• **GIVEN TEXT**
== Segment start ==
Product: Policy Brief

Authors: PRB

Date: December 3, 2001

Government policymakers and planners around the world use population projections to gauge future demand for food, water, energy, and services, and to forecast future demographic characteristics. Population projections can alert policymakers to major trends that may affect economic development and help policymakers craft policies that can be adapted for various projection scenarios.

The accuracy of population projections has been attracting more attention, driven by concerns about the possible long-term effects of aging, HIV/AIDS, and other demographic trends. The National Research Council of the U.S. National Academy of Sciences (NAS) convened a panel of experts in 1998 to examine the assumptions, accuracy, and uncertainty related to the most widely used population projections and to recommend ways to improve these projections. After extensive review, the panel concluded in July 2000 that current world population projections to the year 2050 are based on sound scientific evidence and provide plausible forecasts of demographic trends for the world. The panel cautioned, however, that projections for specific countries, for certain population groups, or for longer periods in the future are less certain than global and shorter-range projections.

Users of population projections need to understand the reliability and the limitations of projection series. Awareness of how projections are prepared and the possible sources of uncertainty in the numbers can help policymakers more effectively incorporate projections in their planning process.

 

Who Makes Population Projections?

Most national governments make population projections for their own countries. In addition, a few international organizations prepare population projections for the world, regions, and individual countries. The United Nations (UN) and the U.S. Census Bureau issue revised global and national projections on a regular basis. The UN projections are the most widely used worldwide. Many national governments, international agencies, the media, researchers, and academic institutions rely on UN projections. The World Bank and the International Institute for Applied Systems Analysis (IIASA) also prepare population projections for the world, major regions, and (especially the World Bank) for individual countries. World Bank projections generally are used for planning and for managing projects, while IIASA projections have been used primarily to assess various projection assumptions and methods. Each of these international organizations uses slightly different methodologies, makes varying assumptions about future demographic trends, and begins with slightly different estimates of current population size. Nevertheless, their results fall within a relatively small band for the next 50 years (see Figure 1).


Figure 1

World Population Projections to 2050 and 2100: The United Nations, World Bank, U.S. Census Bureau, and IIASA

*International Institute for Applied Systems Analysis.
Sources: United Nations, Long-Range World Population Projections Based on the 1998 Revision (1999); U.S. Census Bureau, International Data Base, (www.census.gov/ipc/www, accessed July 10, 2001); The World Bank, World Development Indicators 2001 CD-ROM; W. Lutz, W. Sanderson, and S. Scherbov, Nature (Aug. 2, 2001): 543-46; and unpublished data from IIASA.


How Are Populations Projected?

The population of a geographic area grows or declines through the interaction of three factors: fertility, mortality, and migration. To project population size at a future date, demographers make assumptions about levels of fertility and mortality and about how many people will move into or out of an area before that date. The net population increase or decrease over the period is added to the “baseline” (beginning) population to project future population.
== Segment end ==
• **TO DO**
Copy the passage of the population projections brief between "Sources: United Nations, Long-Range" and "data from IIASA.", inclusive. The rows that come next are from a different source than the population projections brief.

• **DATA SUPPLIED**
== Segment start ==
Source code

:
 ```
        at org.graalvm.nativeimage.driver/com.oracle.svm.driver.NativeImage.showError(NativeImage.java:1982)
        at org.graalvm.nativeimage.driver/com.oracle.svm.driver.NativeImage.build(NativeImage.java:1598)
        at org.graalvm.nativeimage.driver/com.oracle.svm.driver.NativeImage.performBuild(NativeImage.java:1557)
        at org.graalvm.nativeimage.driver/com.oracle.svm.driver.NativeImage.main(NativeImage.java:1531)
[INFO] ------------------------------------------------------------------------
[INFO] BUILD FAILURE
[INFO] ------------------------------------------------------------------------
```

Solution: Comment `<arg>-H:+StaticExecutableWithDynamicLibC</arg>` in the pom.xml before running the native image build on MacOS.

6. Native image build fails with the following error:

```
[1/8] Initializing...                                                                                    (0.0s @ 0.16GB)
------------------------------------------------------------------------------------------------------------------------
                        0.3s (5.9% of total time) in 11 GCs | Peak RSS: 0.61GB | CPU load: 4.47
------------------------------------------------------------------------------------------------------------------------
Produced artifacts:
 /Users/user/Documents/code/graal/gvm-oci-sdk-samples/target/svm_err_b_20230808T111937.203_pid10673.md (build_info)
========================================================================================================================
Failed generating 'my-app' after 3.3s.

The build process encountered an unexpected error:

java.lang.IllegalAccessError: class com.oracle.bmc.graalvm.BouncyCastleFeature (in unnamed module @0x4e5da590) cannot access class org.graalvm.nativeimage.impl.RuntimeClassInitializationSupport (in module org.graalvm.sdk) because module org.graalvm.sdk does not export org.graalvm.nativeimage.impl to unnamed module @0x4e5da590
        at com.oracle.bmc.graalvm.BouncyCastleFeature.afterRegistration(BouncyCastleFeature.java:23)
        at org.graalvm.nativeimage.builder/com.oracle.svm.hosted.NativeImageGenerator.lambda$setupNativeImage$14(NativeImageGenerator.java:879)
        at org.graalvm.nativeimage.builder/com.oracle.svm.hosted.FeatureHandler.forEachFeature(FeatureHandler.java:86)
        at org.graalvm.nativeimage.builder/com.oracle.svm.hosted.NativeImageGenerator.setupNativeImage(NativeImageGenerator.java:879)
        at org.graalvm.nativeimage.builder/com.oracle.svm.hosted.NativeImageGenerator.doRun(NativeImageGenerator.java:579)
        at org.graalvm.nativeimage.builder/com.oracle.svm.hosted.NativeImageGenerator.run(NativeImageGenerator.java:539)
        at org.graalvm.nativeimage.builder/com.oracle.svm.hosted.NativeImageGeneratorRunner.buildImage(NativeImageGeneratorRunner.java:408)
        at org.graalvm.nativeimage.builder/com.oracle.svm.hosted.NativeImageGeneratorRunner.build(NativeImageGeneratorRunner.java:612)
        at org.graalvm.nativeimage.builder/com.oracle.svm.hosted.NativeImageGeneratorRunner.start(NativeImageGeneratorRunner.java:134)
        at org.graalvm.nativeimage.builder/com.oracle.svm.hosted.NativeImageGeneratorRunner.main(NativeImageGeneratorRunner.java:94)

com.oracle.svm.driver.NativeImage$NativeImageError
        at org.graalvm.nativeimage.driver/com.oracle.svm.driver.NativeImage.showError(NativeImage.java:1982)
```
== Segment end ==
• **RESPONSE**
Sources: United Nations, Long-Range World Population Projections Based on the 1998 Revision (1999); U.S. Census Bureau, International Data Base, (www.census.gov/ipc/www, accessed July 10, 2001); The World Bank, World Development Indicators 2001 CD-ROM; W. Lutz, W. Sanderson, and S. Scherbov, Nature (Aug. 2, 2001): 543-46; and unpublished data from IIASA.